▸ **What the task asks**: Extract each record and reproduce it exactly.

▸ **Extracted entries**:
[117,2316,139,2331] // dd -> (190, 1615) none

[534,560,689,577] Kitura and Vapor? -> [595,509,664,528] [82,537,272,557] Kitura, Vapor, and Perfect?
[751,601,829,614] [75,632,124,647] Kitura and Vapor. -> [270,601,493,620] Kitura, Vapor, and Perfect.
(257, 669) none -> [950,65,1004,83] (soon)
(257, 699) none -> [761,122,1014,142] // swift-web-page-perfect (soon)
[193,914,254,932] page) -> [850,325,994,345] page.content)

▸ **Solution**:
[117,2316,139,2331] // dd -> (190, 1615) none

[534,560,689,577] Kitura and Vapor? -> [595,509,664,528] [82,537,272,557] Kitura, Vapor, and Perfect?
[751,601,829,614] [75,632,124,647] Kitura and Vapor. -> [270,601,493,620] Kitura, Vapor, and Perfect.
(257, 669) none -> [950,65,1004,83] (soon)
(257, 699) none -> [761,122,1014,142] // swift-web-page-perfect (soon)
[193,914,254,932] page) -> [850,325,994,345] page.content)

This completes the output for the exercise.